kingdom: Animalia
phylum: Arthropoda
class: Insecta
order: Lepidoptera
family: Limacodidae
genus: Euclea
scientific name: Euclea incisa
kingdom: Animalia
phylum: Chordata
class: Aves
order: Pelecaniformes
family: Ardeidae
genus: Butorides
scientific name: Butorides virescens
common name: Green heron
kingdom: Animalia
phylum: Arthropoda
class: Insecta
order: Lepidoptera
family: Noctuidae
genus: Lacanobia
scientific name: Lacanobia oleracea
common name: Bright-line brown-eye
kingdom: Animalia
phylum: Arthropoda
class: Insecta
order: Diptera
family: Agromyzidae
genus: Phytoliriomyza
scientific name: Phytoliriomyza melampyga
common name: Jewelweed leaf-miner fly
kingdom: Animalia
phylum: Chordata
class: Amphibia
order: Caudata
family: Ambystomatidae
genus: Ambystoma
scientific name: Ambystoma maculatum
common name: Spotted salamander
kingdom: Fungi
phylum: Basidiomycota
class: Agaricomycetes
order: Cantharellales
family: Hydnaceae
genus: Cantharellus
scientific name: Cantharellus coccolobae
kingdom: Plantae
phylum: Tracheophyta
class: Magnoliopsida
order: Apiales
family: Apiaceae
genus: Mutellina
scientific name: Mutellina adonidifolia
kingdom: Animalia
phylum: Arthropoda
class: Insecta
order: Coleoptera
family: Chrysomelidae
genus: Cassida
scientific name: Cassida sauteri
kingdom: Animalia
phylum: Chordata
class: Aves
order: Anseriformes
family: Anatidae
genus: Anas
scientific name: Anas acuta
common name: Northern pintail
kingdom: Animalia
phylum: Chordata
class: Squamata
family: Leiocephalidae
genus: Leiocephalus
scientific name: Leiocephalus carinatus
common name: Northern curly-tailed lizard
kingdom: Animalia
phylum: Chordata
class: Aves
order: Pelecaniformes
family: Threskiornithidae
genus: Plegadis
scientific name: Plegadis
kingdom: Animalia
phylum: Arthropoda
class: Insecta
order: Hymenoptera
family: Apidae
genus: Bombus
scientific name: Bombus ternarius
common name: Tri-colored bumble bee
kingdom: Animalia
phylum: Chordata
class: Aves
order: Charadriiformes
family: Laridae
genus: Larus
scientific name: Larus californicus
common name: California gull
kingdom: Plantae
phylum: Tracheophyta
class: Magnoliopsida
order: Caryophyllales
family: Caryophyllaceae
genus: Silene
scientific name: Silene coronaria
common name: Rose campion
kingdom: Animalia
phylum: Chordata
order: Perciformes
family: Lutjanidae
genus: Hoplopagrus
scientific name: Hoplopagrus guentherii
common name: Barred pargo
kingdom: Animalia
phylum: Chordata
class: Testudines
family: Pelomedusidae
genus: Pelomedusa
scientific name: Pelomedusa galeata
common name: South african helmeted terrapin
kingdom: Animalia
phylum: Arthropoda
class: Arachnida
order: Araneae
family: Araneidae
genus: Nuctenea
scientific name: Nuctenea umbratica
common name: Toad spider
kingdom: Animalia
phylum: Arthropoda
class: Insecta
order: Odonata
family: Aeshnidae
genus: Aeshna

- _Objective_
Print the lines of the data exactly as they appear, starting with the line that contains "common name: Toad spider" and ending with the last line of the data, including both.

- _Task result_
common name: Toad spider
kingdom: Animalia
phylum: Arthropoda
class: Insecta
order: Odonata
family: Aeshnidae
genus: Aeshna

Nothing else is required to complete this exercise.